Writer's picture: Ruth PoldenRuth Polden

As a child I was always dancing. I dreamed of being a gorgeous ballerina, twirling effortlessly on stage, lost in the music.


At the age of 13 I was told I would never be a classical ballerina. I had the wrong body, wrong shape, wrong size. Totally devastating I can tell you.


But I had to dance.


I set about schooling and fine-tuning my body with the one aim of achieving technical prowess.


For my instrument to become a virtuoso super-human movement machine: no matter at what cost.


It was what you did to make it: to be better than anyone else, to be seen, valued and noticed. It was what I knew.


I did dance professionally and my years dancing were all consuming; full of passion, creativity and excitement. It was an incredible time.


There was however a flip-side: I was always pushing to be more: stronger, quicker, thinner, more flexible. Never feeling quite “good enough” within myself.

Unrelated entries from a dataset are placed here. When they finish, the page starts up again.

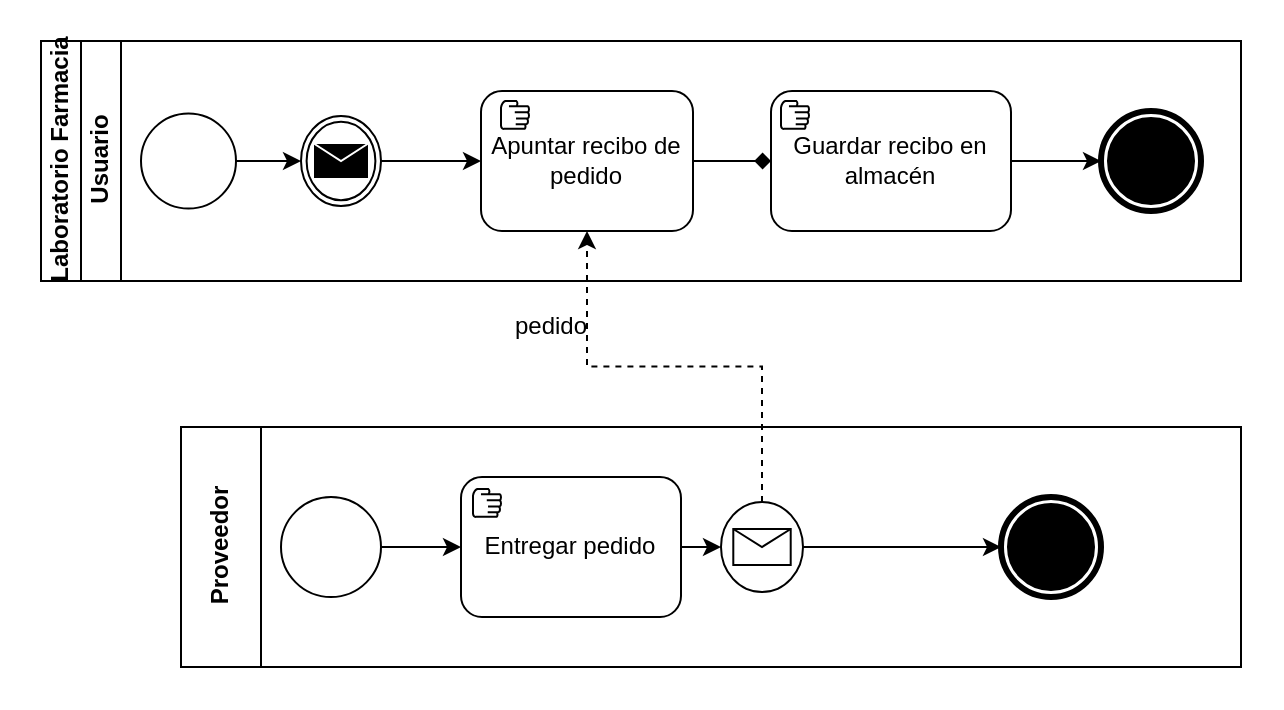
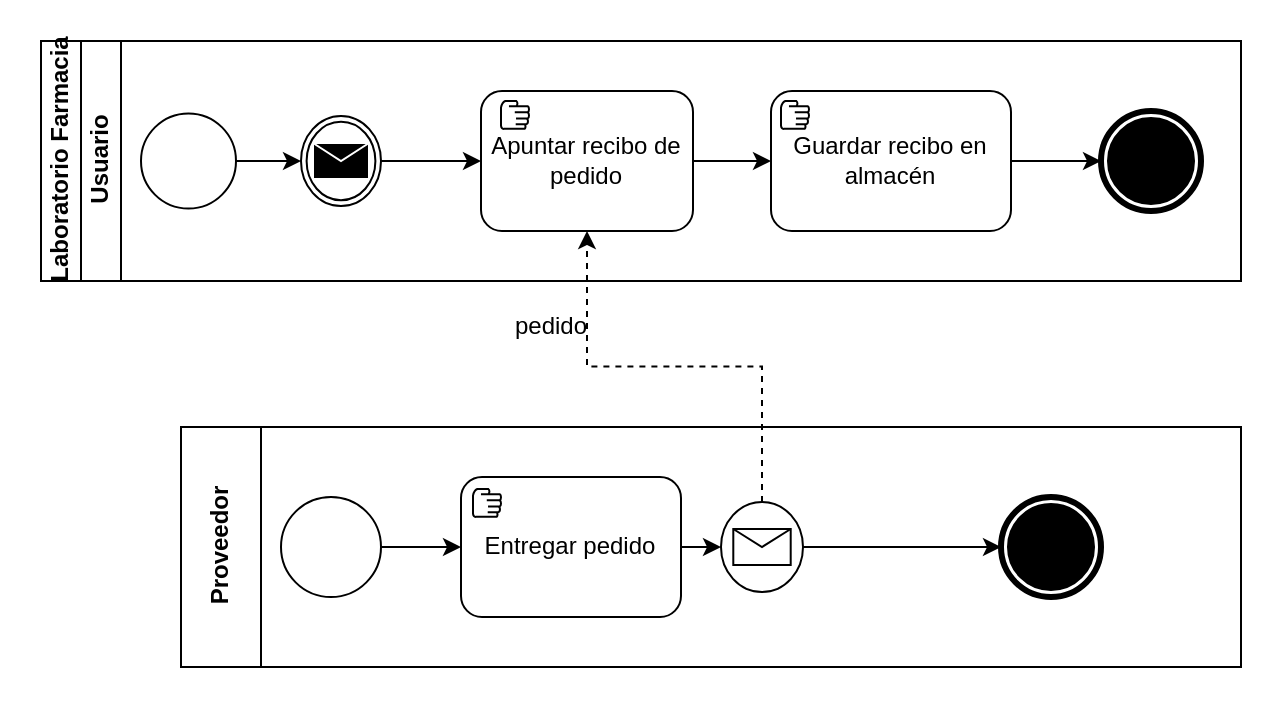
  <mxCell id="0" />
  <mxCell id="1" parent="0" />
  <mxCell id="2" value="Laboratorio Farmacia" style="swimlane;html=1;childLayout=stackLayout;resizeParent=1;resizeParentMax=0;horizontal=0;startSize=20;horizontalStack=0;" parent="1" vertex="1"><mxGeometry x="20" y="20" width="600" height="120" as="geometry" /></mxCell>
  <mxCell id="3" value="Usuario" style="swimlane;html=1;startSize=20;horizontal=0;" parent="2" vertex="1"><mxGeometry x="20" width="580" height="120" as="geometry" /></mxCell>
  <mxCell id="4" value="" style="shape=mxgraph.bpmn.shape;html=1;verticalLabelPosition=bottom;labelBackgroundColor=#ffffff;verticalAlign=top;align=center;perimeter=ellipsePerimeter;outlineConnect=0;outline=throwing;symbol=message;" parent="3" vertex="1"><mxGeometry x="110" y="37.5" width="40" height="45" as="geometry" /></mxCell>
  <mxCell id="5" value="Apuntar recibo de pedido" style="shape=ext;rounded=1;html=1;whiteSpace=wrap;" parent="3" vertex="1"><mxGeometry x="200" y="25" width="106" height="70" as="geometry" /></mxCell>
  <mxCell id="6" style="edgeStyle=orthogonalEdgeStyle;rounded=0;orthogonalLoop=1;jettySize=auto;html=1;entryX=0;entryY=0.5;entryDx=0;entryDy=0;" parent="3" source="4" target="5" edge="1"><mxGeometry relative="1" as="geometry"><mxPoint x="140" y="60" as="targetPoint" /></mxGeometry></mxCell>
  <mxCell id="7" style="edgeStyle=orthogonalEdgeStyle;rounded=0;orthogonalLoop=1;jettySize=auto;html=1;exitX=1;exitY=0.5;exitDx=0;exitDy=0;" parent="3" source="8" target="11" edge="1"><mxGeometry relative="1" as="geometry"><mxPoint x="441" y="60" as="sourcePoint" /></mxGeometry></mxCell>
  <mxCell id="8" value="Guardar recibo en almacén" style="shape=ext;rounded=1;html=1;whiteSpace=wrap;" parent="3" vertex="1"><mxGeometry x="345" y="25" width="120" height="70" as="geometry" /></mxCell>
- <mxCell id="9" style="edgeStyle=orthogonalEdgeStyle;rounded=0;orthogonalLoop=1;jettySize=auto;html=1;exitX=1;exitY=0.5;exitDx=0;exitDy=0;entryX=0;entryY=0.5;entryDx=0;entryDy=0;endArrow=diamond;" parent="3" source="5" target="8" edge="1"><mxGeometry relative="1" as="geometry"><mxPoint x="300" y="60" as="targetPoint" /><mxPoint x="271" y="60" as="sourcePoint" /></mxGeometry></mxCell>
+ <mxCell id="9" style="edgeStyle=orthogonalEdgeStyle;rounded=0;orthogonalLoop=1;jettySize=auto;html=1;exitX=1;exitY=0.5;exitDx=0;exitDy=0;entryX=0;entryY=0.5;entryDx=0;entryDy=0;" parent="3" source="5" target="8" edge="1"><mxGeometry relative="1" as="geometry"><mxPoint x="300" y="60" as="targetPoint" /><mxPoint x="271" y="60" as="sourcePoint" /></mxGeometry></mxCell>
  <mxCell id="10" value="" style="shape=mxgraph.bpmn.manual_task;html=1;outlineConnect=0;" parent="3" vertex="1"><mxGeometry x="210" y="30" width="14" height="14" as="geometry" /></mxCell>
  <mxCell id="11" value="" style="shape=mxgraph.bpmn.shape;html=1;verticalLabelPosition=bottom;labelBackgroundColor=#ffffff;verticalAlign=top;align=center;perimeter=ellipsePerimeter;outlineConnect=0;outline=end;symbol=terminate;" parent="3" vertex="1"><mxGeometry x="510" y="35" width="50" height="50" as="geometry" /></mxCell>
  <mxCell id="12" value="" style="shape=mxgraph.bpmn.manual_task;html=1;outlineConnect=0;" parent="3" vertex="1"><mxGeometry x="350" y="30" width="14" height="14" as="geometry" /></mxCell>
  <mxCell id="13" style="edgeStyle=orthogonalEdgeStyle;rounded=0;orthogonalLoop=1;jettySize=auto;html=1;exitX=1;exitY=0.5;exitDx=0;exitDy=0;entryX=0;entryY=0.5;entryDx=0;entryDy=0;" edge="1" parent="3" source="14" target="4"><mxGeometry relative="1" as="geometry" /></mxCell>
  <mxCell id="14" value="" style="ellipse;whiteSpace=wrap;html=1;aspect=fixed;" vertex="1" parent="3"><mxGeometry x="30" y="36.25" width="47.5" height="47.5" as="geometry" /></mxCell>
  <mxCell id="15" value="Proveedor" style="swimlane;html=1;startSize=40;horizontal=0;" parent="1" vertex="1"><mxGeometry x="90" y="213" width="530" height="120" as="geometry" /></mxCell>
  <mxCell id="16" style="edgeStyle=orthogonalEdgeStyle;rounded=0;orthogonalLoop=1;jettySize=auto;html=1;" parent="15" source="17" target="19" edge="1"><mxGeometry relative="1" as="geometry" /></mxCell>
  <mxCell id="17" value="" style="shape=mxgraph.bpmn.shape;html=1;verticalLabelPosition=bottom;labelBackgroundColor=#ffffff;verticalAlign=top;align=center;perimeter=ellipsePerimeter;outlineConnect=0;outline=standard;symbol=general;" parent="15" vertex="1"><mxGeometry x="50" y="35" width="50" height="50" as="geometry" /></mxCell>
  <mxCell id="18" style="edgeStyle=orthogonalEdgeStyle;rounded=0;orthogonalLoop=1;jettySize=auto;html=1;exitX=1;exitY=0.5;exitDx=0;exitDy=0;entryX=0;entryY=0.5;entryDx=0;entryDy=0;" parent="15" source="19" target="22" edge="1"><mxGeometry relative="1" as="geometry" /></mxCell>
  <mxCell id="19" value="Entregar pedido" style="shape=ext;rounded=1;html=1;whiteSpace=wrap;" parent="15" vertex="1"><mxGeometry x="140" y="25" width="110" height="70" as="geometry" /></mxCell>
  <mxCell id="20" value="" style="shape=mxgraph.bpmn.manual_task;html=1;outlineConnect=0;" parent="15" vertex="1"><mxGeometry x="146" y="31" width="14" height="14" as="geometry" /></mxCell>
  <mxCell id="21" style="edgeStyle=orthogonalEdgeStyle;rounded=0;orthogonalLoop=1;jettySize=auto;html=1;exitX=1;exitY=0.5;exitDx=0;exitDy=0;entryX=0;entryY=0.5;entryDx=0;entryDy=0;" edge="1" parent="15" source="22" target="23"><mxGeometry relative="1" as="geometry" /></mxCell>
  <mxCell id="22" value="" style="shape=mxgraph.bpmn.shape;html=1;verticalLabelPosition=bottom;labelBackgroundColor=#ffffff;verticalAlign=top;align=center;perimeter=ellipsePerimeter;outlineConnect=0;outline=standard;symbol=message;" parent="15" vertex="1"><mxGeometry x="270" y="37.5" width="41" height="45" as="geometry" /></mxCell>
  <mxCell id="23" value="" style="shape=mxgraph.bpmn.shape;html=1;verticalLabelPosition=bottom;labelBackgroundColor=#ffffff;verticalAlign=top;align=center;perimeter=ellipsePerimeter;outlineConnect=0;outline=end;symbol=terminate;" vertex="1" parent="15"><mxGeometry x="410" y="35" width="50" height="50" as="geometry" /></mxCell>
  <mxCell id="24" style="edgeStyle=orthogonalEdgeStyle;rounded=0;orthogonalLoop=1;jettySize=auto;html=1;exitX=0.5;exitY=0;exitDx=0;exitDy=0;dashed=1;entryX=0.5;entryY=1;entryDx=0;entryDy=0;" parent="1" source="22" edge="1" target="5"><mxGeometry relative="1" as="geometry"><mxPoint x="180" y="103" as="targetPoint" /></mxGeometry></mxCell>
  <mxCell id="25" value="pedido" style="text;html=1;align=center;verticalAlign=middle;resizable=0;points=[];autosize=1;" parent="1" vertex="1"><mxGeometry x="250" y="153" width="50" height="20" as="geometry" /></mxCell>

Following a back injury, when I was on physio, painkillers and rest, I read a lot. Anatomy books, books on physiology of movement. I read the work of Mabel Todd and Bonnie Bainbridge Cohen. I had lots of light bulb “aha” moments, shifting and re-framing my perceptions and also my personal boundaries.


I started looking differently at my body, my work….my life.


The Alexander Technique, then later Release Work and Contact Improvisation introduced me to a totally new experience of movement.


Exploring how breath, release of weight, the pull of gravity, bring an ease, grace and beauty to movement.


Through the Feldenkrais Method I became curious about developmental movement, how we are programmed from birth to learn and internalise useful movement patterns.


I discovered new and exciting ways into the body. Different approaches to internalising and embodying movement. I could achieve the same (and often more), by doing less.


It was a poignant time of learning and of un-learning. I found myself celebrating in the body’s innate intelligence.


Touched and delighting in a very different movement aesthetic: the beauty and honesty of natural movement, rooted in the day to day. I started looking more towards our inner landscapes and the relationship between body, mind and movement.


My yoga journey was to come from this.